What you return should match the data below exactly, with every entry reproduced.

Excerpted records >>
• • • • •

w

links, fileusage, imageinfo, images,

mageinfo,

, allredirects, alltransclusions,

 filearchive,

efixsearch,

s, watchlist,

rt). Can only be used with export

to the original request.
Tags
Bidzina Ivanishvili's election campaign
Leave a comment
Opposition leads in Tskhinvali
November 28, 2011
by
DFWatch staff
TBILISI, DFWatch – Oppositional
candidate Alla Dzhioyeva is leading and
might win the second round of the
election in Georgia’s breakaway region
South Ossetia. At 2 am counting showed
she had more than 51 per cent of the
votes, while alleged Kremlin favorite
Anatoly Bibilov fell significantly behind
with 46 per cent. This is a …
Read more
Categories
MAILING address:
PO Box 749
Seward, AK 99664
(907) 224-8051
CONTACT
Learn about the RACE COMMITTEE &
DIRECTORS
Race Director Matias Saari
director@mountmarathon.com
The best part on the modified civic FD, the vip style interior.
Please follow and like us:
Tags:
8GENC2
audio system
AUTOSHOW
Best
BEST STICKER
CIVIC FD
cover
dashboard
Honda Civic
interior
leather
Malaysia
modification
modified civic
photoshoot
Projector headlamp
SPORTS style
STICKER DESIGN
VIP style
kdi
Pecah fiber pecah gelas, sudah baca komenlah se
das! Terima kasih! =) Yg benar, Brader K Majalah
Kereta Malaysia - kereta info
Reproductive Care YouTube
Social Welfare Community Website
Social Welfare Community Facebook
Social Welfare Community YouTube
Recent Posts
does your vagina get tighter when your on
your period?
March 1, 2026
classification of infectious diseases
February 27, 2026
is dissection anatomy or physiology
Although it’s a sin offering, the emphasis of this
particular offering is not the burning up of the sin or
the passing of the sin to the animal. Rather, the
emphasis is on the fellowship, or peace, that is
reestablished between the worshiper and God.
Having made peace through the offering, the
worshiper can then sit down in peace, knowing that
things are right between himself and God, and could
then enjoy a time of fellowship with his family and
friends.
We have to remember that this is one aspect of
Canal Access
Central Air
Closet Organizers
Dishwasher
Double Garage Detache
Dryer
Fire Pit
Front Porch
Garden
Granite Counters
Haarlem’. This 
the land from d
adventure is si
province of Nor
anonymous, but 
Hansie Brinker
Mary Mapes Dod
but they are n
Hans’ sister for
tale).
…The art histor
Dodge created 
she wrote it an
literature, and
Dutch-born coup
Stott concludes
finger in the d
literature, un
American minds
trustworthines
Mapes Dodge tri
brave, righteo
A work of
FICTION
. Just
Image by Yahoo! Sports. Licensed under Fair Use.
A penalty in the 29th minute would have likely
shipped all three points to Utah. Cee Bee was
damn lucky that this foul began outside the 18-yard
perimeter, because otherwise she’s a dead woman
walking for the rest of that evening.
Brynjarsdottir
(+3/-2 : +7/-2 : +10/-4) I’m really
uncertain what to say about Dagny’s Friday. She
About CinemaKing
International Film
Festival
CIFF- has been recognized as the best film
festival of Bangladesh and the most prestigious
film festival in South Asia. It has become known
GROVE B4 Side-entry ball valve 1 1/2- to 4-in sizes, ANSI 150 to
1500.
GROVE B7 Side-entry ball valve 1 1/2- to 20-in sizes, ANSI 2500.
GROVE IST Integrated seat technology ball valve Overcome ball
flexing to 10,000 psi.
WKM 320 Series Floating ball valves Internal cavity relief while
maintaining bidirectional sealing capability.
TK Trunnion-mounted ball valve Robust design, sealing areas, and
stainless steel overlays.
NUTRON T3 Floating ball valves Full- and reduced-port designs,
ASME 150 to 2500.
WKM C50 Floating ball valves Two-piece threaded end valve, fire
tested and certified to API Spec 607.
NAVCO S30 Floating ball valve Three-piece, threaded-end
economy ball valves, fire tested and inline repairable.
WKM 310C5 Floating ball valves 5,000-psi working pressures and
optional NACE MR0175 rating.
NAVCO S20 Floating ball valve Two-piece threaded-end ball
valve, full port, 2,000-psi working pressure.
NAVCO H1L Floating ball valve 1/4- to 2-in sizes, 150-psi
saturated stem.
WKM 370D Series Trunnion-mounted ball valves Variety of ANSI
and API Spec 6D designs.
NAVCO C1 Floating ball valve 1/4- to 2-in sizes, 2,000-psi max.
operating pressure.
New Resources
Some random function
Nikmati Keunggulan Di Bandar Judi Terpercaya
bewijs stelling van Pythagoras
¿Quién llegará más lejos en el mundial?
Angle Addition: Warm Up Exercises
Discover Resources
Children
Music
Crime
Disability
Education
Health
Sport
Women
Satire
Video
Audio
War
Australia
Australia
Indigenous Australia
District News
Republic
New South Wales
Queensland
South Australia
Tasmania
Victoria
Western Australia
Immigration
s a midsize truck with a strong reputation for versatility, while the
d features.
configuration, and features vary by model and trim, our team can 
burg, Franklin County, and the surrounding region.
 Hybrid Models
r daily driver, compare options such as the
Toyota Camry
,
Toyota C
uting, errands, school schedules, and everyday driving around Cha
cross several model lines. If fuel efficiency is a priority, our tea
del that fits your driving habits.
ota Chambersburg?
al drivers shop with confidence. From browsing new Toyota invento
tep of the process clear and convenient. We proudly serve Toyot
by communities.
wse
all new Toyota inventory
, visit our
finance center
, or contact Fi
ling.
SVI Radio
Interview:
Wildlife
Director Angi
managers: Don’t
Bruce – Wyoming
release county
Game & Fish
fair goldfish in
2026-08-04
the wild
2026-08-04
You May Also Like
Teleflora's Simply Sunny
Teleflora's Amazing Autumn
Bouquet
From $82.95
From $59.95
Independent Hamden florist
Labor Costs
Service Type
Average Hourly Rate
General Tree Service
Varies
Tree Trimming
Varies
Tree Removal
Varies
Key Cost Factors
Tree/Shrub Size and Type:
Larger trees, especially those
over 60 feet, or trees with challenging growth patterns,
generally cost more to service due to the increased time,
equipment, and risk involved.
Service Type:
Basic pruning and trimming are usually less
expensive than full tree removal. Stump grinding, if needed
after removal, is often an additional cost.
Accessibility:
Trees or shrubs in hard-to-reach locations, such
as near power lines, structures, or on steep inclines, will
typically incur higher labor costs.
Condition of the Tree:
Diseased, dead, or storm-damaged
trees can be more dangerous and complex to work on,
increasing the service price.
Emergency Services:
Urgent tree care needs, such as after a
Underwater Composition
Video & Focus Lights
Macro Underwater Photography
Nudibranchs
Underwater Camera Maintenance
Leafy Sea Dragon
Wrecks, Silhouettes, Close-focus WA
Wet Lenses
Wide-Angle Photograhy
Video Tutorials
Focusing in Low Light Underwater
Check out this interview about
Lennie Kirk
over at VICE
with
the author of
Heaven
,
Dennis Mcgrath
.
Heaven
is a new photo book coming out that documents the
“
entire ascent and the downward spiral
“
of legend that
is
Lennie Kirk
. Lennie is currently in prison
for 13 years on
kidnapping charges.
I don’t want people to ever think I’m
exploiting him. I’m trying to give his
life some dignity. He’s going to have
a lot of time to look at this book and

• • • • •

Expected answer >>
w

links, fileusage, imageinfo, images,

mageinfo,

, allredirects, alltransclusions,

 filearchive,

efixsearch,

s, watchlist,

rt). Can only be used with export

to the original request.
Tags
Bidzina Ivanishvili's election campaign
Leave a comment
Opposition leads in Tskhinvali
November 28, 2011
by
DFWatch staff
TBILISI, DFWatch – Oppositional
candidate Alla Dzhioyeva is leading and
might win the second round of the
election in Georgia’s breakaway region
South Ossetia. At 2 am counting showed
she had more than 51 per cent of the
votes, while alleged Kremlin favorite
Anatoly Bibilov fell significantly behind
with 46 per cent. This is a …
Read more
Categories
MAILING address:
PO Box 749
Seward, AK 99664
(907) 224-8051
CONTACT
Learn about the RACE COMMITTEE &
DIRECTORS
Race Director Matias Saari
director@mountmarathon.com
The best part on the modified civic FD, the vip style interior.
Please follow and like us:
Tags:
8GENC2
audio system
AUTOSHOW
Best
BEST STICKER
CIVIC FD
cover
dashboard
Honda Civic
interior
leather
Malaysia
modification
modified civic
photoshoot
Projector headlamp
SPORTS style
STICKER DESIGN
VIP style
kdi
Pecah fiber pecah gelas, sudah baca komenlah se
das! Terima kasih! =) Yg benar, Brader K Majalah
Kereta Malaysia - kereta info
Reproductive Care YouTube
Social Welfare Community Website
Social Welfare Community Facebook
Social Welfare Community YouTube
Recent Posts
does your vagina get tighter when your on
your period?
March 1, 2026
classification of infectious diseases
February 27, 2026
is dissection anatomy or physiology
Although it’s a sin offering, the emphasis of this
particular offering is not the burning up of the sin or
the passing of the sin to the animal. Rather, the
emphasis is on the fellowship, or peace, that is
reestablished between the worshiper and God.
Having made peace through the offering, the
worshiper can then sit down in peace, knowing that
things are right between himself and God, and could
then enjoy a time of fellowship with his family and
friends.
We have to remember that this is one aspect of
Canal Access
Central Air
Closet Organizers
Dishwasher
Double Garage Detache
Dryer
Fire Pit
Front Porch
Garden
Granite Counters
Haarlem’. This 
the land from d
adventure is si
province of Nor
anonymous, but 
Hansie Brinker
Mary Mapes Dod
but they are n
Hans’ sister for
tale).
…The art histor
Dodge created 
she wrote it an
literature, and
Dutch-born coup
Stott concludes
finger in the d
literature, un
American minds
trustworthines
Mapes Dodge tri
brave, righteo
A work of
FICTION
. Just
Image by Yahoo! Sports. Licensed under Fair Use.
A penalty in the 29th minute would have likely
shipped all three points to Utah. Cee Bee was
damn lucky that this foul began outside the 18-yard
perimeter, because otherwise she’s a dead woman
walking for the rest of that evening.
Brynjarsdottir
(+3/-2 : +7/-2 : +10/-4) I’m really
uncertain what to say about Dagny’s Friday. She
About CinemaKing
International Film
Festival
CIFF- has been recognized as the best film
festival of Bangladesh and the most prestigious
film festival in South Asia. It has become known
GROVE B4 Side-entry ball valve 1 1/2- to 4-in sizes, ANSI 150 to
1500.
GROVE B7 Side-entry ball valve 1 1/2- to 20-in sizes, ANSI 2500.
GROVE IST Integrated seat technology ball valve Overcome ball
flexing to 10,000 psi.
WKM 320 Series Floating ball valves Internal cavity relief while
maintaining bidirectional sealing capability.
TK Trunnion-mounted ball valve Robust design, sealing areas, and
stainless steel overlays.
NUTRON T3 Floating ball valves Full- and reduced-port designs,
ASME 150 to 2500.
WKM C50 Floating ball valves Two-piece threaded end valve, fire
tested and certified to API Spec 607.
NAVCO S30 Floating ball valve Three-piece, threaded-end
economy ball valves, fire tested and inline repairable.
WKM 310C5 Floating ball valves 5,000-psi working pressures and
optional NACE MR0175 rating.
NAVCO S20 Floating ball valve Two-piece threaded-end ball
valve, full port, 2,000-psi working pressure.
NAVCO H1L Floating ball valve 1/4- to 2-in sizes, 150-psi
saturated stem.
WKM 370D Series Trunnion-mounted ball valves Variety of ANSI
and API Spec 6D designs.
NAVCO C1 Floating ball valve 1/4- to 2-in sizes, 2,000-psi max.
operating pressure.
New Resources
Some random function
Nikmati Keunggulan Di Bandar Judi Terpercaya
bewijs stelling van Pythagoras
¿Quién llegará más lejos en el mundial?
Angle Addition: Warm Up Exercises
Discover Resources
Children
Music
Crime
Disability
Education
Health
Sport
Women
Satire
Video
Audio
War
Australia
Australia
Indigenous Australia
District News
Republic
New South Wales
Queensland
South Australia
Tasmania
Victoria
Western Australia
Immigration
s a midsize truck with a strong reputation for versatility, while the
d features.
configuration, and features vary by model and trim, our team can 
burg, Franklin County, and the surrounding region.
 Hybrid Models
r daily driver, compare options such as the
Toyota Camry
,
Toyota C
uting, errands, school schedules, and everyday driving around Cha
cross several model lines. If fuel efficiency is a priority, our tea
del that fits your driving habits.
ota Chambersburg?
al drivers shop with confidence. From browsing new Toyota invento
tep of the process clear and convenient. We proudly serve Toyot
by communities.
wse
all new Toyota inventory
, visit our
finance center
, or contact Fi
ling.
SVI Radio
Interview:
Wildlife
Director Angi
managers: Don’t
Bruce – Wyoming
release county
Game & Fish
fair goldfish in
2026-08-04
the wild
2026-08-04
You May Also Like
Teleflora's Simply Sunny
Teleflora's Amazing Autumn
Bouquet
From $82.95
From $59.95
Independent Hamden florist
Labor Costs
Service Type
Average Hourly Rate
General Tree Service
Varies
Tree Trimming
Varies
Tree Removal
Varies
Key Cost Factors
Tree/Shrub Size and Type:
Larger trees, especially those
over 60 feet, or trees with challenging growth patterns,
generally cost more to service due to the increased time,
equipment, and risk involved.
Service Type:
Basic pruning and trimming are usually less
expensive than full tree removal. Stump grinding, if needed
after removal, is often an additional cost.
Accessibility:
Trees or shrubs in hard-to-reach locations, such
as near power lines, structures, or on steep inclines, will
typically incur higher labor costs.
Condition of the Tree:
Diseased, dead, or storm-damaged
trees can be more dangerous and complex to work on,
increasing the service price.
Emergency Services:
Urgent tree care needs, such as after a
Underwater Composition
Video & Focus Lights
Macro Underwater Photography
Nudibranchs
Underwater Camera Maintenance
Leafy Sea Dragon
Wrecks, Silhouettes, Close-focus WA
Wet Lenses
Wide-Angle Photograhy
Video Tutorials
Focusing in Low Light Underwater
Check out this interview about
Lennie Kirk
over at VICE
with
the author of
Heaven
,
Dennis Mcgrath
.
Heaven
is a new photo book coming out that documents the
“
entire ascent and the downward spiral
“
of legend that
is
Lennie Kirk
. Lennie is currently in prison
for 13 years on
kidnapping charges.
I don’t want people to ever think I’m
exploiting him. I’m trying to give his
life some dignity. He’s going to have
a lot of time to look at this book and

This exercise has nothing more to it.